Beloved Friends-

This Sunday we will gather once again through our sacred digital platform, Trinity@Home, at 9:00 (and anytime thereafter), and then again at 10:00 in-person for Trinity@316. In both settings we will sing, pray, hear the Good News of the gospel and then turn our hearts outwards to set out to do the work we have been given to do in the days ahead. If you come to the in-person service at Trinity@316 you will also have two additional reminders of our call, our vocation as Christians in the world. We will be offering the sacrament of baptism to our newest Trinity family member, one-month old, Luca Edward Tullis Chojnacky, and then, immediately following the service we will gather for a short Annual Meeting.

I love thinking about what both things have in common; the confluence of past, present and future. When we stand together and offer the sacrament of baptism we are doing so as if we are standing in the middle of a stream. We are standing together at a very specific place and at a particular moment of time aware of all of those (upstream if you will) of those who have come before, as well as aware of how the water will continue to flow and reach those who are yet to gather here. The same is true for our Annual Meeting. Sunday will be the 181st gathering of Trinity as a faith community for an Annual Meeting- think about THAT for a minute! So many have come before us, and with God’s grace, so many will come after us as well. What an honor, privilege and responsibility it is to stand together in this stream right now.

This year’s Annual Meeting will be a time to give thanks for all the work and worship, fun and service we have, with God’s amazing grace, we have lived into together. We will also:

Approve by acclamation the slate of new Vestry members
Acknowledge and receive of our Annual Report
all in the context of giving God thanks and praise for another year of ministry together!

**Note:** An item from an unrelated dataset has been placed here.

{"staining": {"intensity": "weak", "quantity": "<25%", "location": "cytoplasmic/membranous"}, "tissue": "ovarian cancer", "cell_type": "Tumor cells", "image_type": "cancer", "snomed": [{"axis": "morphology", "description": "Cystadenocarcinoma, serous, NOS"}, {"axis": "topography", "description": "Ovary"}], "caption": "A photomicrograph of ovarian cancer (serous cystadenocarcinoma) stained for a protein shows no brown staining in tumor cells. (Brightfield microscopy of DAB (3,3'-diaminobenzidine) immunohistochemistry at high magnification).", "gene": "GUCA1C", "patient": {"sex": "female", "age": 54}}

We are both the inheritors and bearers of a tradition that seeks to both honor the past and anticipate a hope-filled future. I am humbled and excited each day we take another step forward together in that reality.

Below is a wonderful poem I believe may help set the context for us as we prepare for our time together Sunday. My favorite line sums it up best for me as I continue to walk by your side day by day:
Let me keep my mind on what matters, which is my work,
which is mostly standing still and learning to be astonished.

More than ever, when I do stand still I find myself giving thanks for this community and the life we choose to live together in Christ. At every turn I see incarnate examples of God’s love and mercy. Looking back, when I stand still and pay attention to the multitude of expressions of how we have discovered and shared God’s love I am indeed astonished.

So come home this Sunday, to the community that needs what only you have to give.  Come stand next to and connect deeply with those who are willing to stand still with you so that together we can learn how to pay attention to the world’s needs as well as our own and be truly astonished together.

May you never forget that you are loved.

Lisa

Messenger
by Mary Oliver

My work is loving the world.
Here the sunflowers, there the hummingbird-equal seekers of sweetness.
Here the quickening yeast; there the blue plums.
Here the clam deep in the speckled sand.

Are my boots old? Is my coat torn?
Am I no longer young, and still not half-perfect?
Let me keep my mind on what matters, which is my work,
which is mostly standing still and learning to be astonished.
The phoebe, the delphinium.

The sheep in the pasture, and the pasture.

Which is mostly rejoicing, since all the ingredients are here,
which is gratitude, to be given a mind and a heart
and these body-clothes,
a mouth with which to give shouts of joy
to the moth and the wren,
to the sleepy dug-up clam,
telling them all, over and over, how it is that we live forever.